# Brief:
Pull every line of the entries that has the word "status".
---------------
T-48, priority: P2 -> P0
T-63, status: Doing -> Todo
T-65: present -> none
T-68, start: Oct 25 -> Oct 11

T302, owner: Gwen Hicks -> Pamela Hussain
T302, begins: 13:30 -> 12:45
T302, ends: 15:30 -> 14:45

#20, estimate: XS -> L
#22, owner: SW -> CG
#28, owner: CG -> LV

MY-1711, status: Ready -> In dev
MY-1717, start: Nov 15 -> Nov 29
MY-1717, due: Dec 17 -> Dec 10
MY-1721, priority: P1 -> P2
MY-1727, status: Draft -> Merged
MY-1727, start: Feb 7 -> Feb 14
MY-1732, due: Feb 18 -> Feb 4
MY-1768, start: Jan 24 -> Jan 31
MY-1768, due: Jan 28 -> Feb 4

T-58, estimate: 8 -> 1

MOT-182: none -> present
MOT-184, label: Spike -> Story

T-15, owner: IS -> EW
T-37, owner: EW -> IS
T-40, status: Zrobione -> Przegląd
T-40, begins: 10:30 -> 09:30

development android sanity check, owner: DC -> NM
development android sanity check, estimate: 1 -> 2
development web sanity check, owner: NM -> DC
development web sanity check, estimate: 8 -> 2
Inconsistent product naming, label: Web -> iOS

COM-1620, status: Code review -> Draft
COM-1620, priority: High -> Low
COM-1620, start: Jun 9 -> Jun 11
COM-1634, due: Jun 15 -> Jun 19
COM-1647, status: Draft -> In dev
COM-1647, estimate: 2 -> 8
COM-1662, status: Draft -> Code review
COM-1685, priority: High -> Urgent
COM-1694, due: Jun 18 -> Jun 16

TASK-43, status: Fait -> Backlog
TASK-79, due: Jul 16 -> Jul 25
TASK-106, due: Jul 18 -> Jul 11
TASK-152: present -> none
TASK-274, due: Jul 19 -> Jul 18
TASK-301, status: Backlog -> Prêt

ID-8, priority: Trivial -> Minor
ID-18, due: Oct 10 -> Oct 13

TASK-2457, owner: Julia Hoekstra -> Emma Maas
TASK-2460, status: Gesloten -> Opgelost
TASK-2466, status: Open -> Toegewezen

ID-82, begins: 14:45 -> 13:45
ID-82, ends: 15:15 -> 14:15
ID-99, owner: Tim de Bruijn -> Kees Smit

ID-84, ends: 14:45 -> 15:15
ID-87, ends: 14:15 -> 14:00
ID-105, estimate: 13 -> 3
---------------
# Answer to the exercise:
T-63, status: Doing -> Todo
MY-1711, status: Ready -> In dev
MY-1727, status: Draft -> Merged
T-40, status: Zrobione -> Przegląd
COM-1620, status: Code review -> Draft
COM-1647, status: Draft -> In dev
COM-1662, status: Draft -> Code review
TASK-43, status: Fait -> Backlog
TASK-301, status: Backlog -> Prêt
TASK-2460, status: Gesloten -> Opgelost
TASK-2466, status: Open -> Toegewezen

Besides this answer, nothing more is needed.